SET EXERCISE
Reproduce verbatim the passage of the Global Impact Equity strategy text between "T. Rowe Price" and "World Index Net.", inclusive.

TEXT TO READ
T. Rowe Price Strategy Focus on Global Impact Equity

Read more about our Strategy Focus on Global Impact Equity

Key Insights

  • The Global Impact Equity Strategy seeks long-term growth of capital. It aims to achieve its objective by seeking positive environmental or social impact and to outperform the MSCI All Country World Index Net.
  • The strategy maintains a focus on companies that we believe offer a positive impact today and an underappreciated impact in the future, as well as sustainability and robustness in their future earnings and cash flow growth.
  • Our fundamental research platform and dedicated Responsible Investing (RI) team—which is focused on environmental, social, and governance (ESG) issues—provide the breadth of resources and global perspective necessary in building a positive impact portfolio.
  • The strategy’s investment approach is anchored to the United Nations Sustainable Development Goals (UN SDGs), a globally recognized framework of 17 goals designed to end poverty, protect the planet, and ensure prosperity.
  • Furthermore, every investment decision is aligned to our three defined impact pillars—climate and resource impact, social equity and quality of life, and sustainable innovation and productivity—in aiming to ensure material and measurable environmental or social impact as businesses address globally recognized pressure points.
  • We quantify impact outcomes individually and collectively as we translate intentionality into a defined impact measurement framework.
  • We will actively engage with companies on ESG issues and apply a strategy‑specific proxy voting policy that reflects the dual nature of our mandate.

FEATURES

Investment Philosophy

Four principles act as the foundation of our investment philosophy:

  1. Make a positive impact that is material and measurable
    Our approach aligns with the UN SDGs, a globally recognized framework designed to end poverty, protect the planet, and ensure prosperity. In turn, we assess the impact across three pillars, addressing (1) climate and resource impact, (2) social equity and quality of life, and (3) sustainable innovation and productivity. We believe this approach is the best way to align all stakeholders, encompassing our clients, our investment team, and the businesses our strategy owns. To ensure that our approach has substance, we adopt a forward‑looking perspective on change, while aiming to ensure that all investment decisions are based on a clearly defined, positive impact thesis that is material and measurable.

DATASET SECTION

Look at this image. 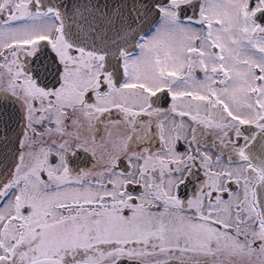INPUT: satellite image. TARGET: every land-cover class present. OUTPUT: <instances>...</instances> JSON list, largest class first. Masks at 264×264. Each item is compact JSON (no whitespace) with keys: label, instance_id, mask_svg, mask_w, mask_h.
<instances>
[{"label":"snow or ice","instance_id":"obj_1","mask_svg":"<svg viewBox=\"0 0 264 264\" xmlns=\"http://www.w3.org/2000/svg\"><path fill=\"white\" fill-rule=\"evenodd\" d=\"M0 264H264V0H0Z\"/></svg>","mask_w":264,"mask_h":264}]
</instances>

TASK RESULT
T. Rowe Price Strategy Focus on Global Impact Equity

Read more about our Strategy Focus on Global Impact Equity

Key Insights

  • The Global Impact Equity Strategy seeks long-term growth of capital. It aims to achieve its objective by seeking positive environmental or social impact and to outperform the MSCI All Country World Index Net.